## WHAT YOU WILL DO
Edit the rows below, swapping "top-left" for "upper left" and keeping every other word the same. Leave the pictures out of your version.

[Recorded data]

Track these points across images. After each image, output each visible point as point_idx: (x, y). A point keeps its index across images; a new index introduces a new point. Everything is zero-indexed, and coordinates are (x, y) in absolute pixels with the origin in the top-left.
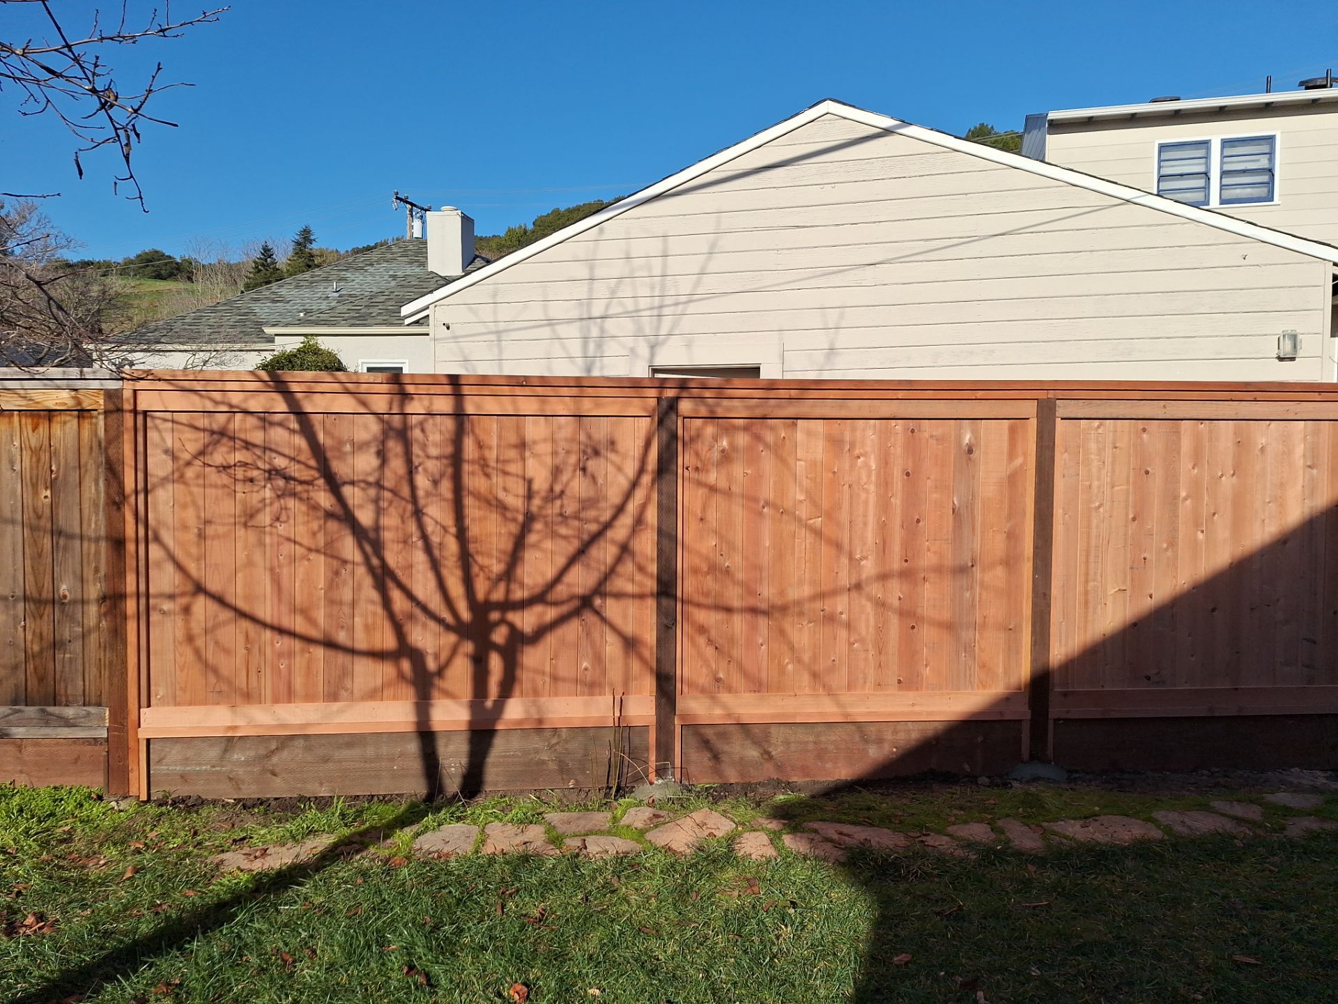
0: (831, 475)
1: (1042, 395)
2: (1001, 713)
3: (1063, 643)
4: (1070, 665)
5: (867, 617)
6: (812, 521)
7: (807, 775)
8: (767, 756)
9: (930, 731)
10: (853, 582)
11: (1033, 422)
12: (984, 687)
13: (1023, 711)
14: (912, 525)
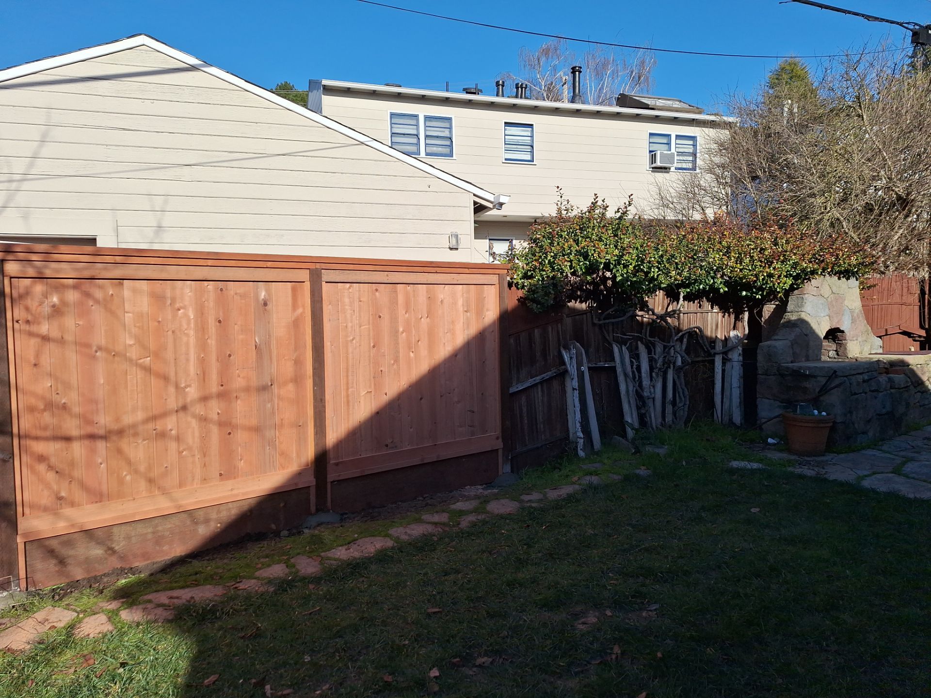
0: (156, 324)
1: (312, 266)
2: (296, 484)
3: (335, 430)
4: (340, 445)
5: (192, 429)
6: (141, 361)
7: (148, 559)
8: (112, 551)
9: (245, 506)
10: (180, 404)
11: (307, 285)
12: (283, 468)
13: (310, 480)
14: (225, 359)
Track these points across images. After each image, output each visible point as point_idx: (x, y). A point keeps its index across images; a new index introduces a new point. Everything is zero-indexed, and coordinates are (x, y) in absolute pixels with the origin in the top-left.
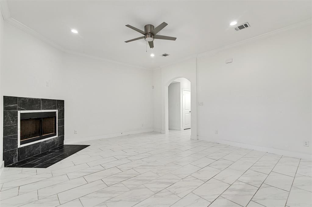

## SOLUTION TO THE EXERCISE
Track these points across images. After each image, output each visible point as point_idx: (x, y). A point keeps its index across images; a new index introduces a new point. Everything is zero-indexed, and coordinates are (x, y) in absolute pixels with the origin in the upper left.
0: (831, 475)
1: (1042, 395)
2: (1001, 713)
3: (1063, 643)
4: (1070, 665)
5: (867, 617)
6: (812, 521)
7: (807, 775)
8: (767, 756)
9: (930, 731)
10: (853, 582)
11: (1033, 422)
12: (984, 687)
13: (1023, 711)
14: (912, 525)
0: (156, 324)
1: (312, 266)
2: (296, 484)
3: (335, 430)
4: (340, 445)
5: (192, 429)
6: (141, 361)
7: (148, 559)
8: (112, 551)
9: (245, 506)
10: (180, 404)
11: (307, 285)
12: (283, 468)
13: (310, 480)
14: (225, 359)
Track these points across images. After each image, output each visible point as point_idx: (x, y). A point keeps its index across images; a new index introduces a new point. Everything is zero-indexed, and coordinates are (x, y) in absolute pixels with the origin in the upper left.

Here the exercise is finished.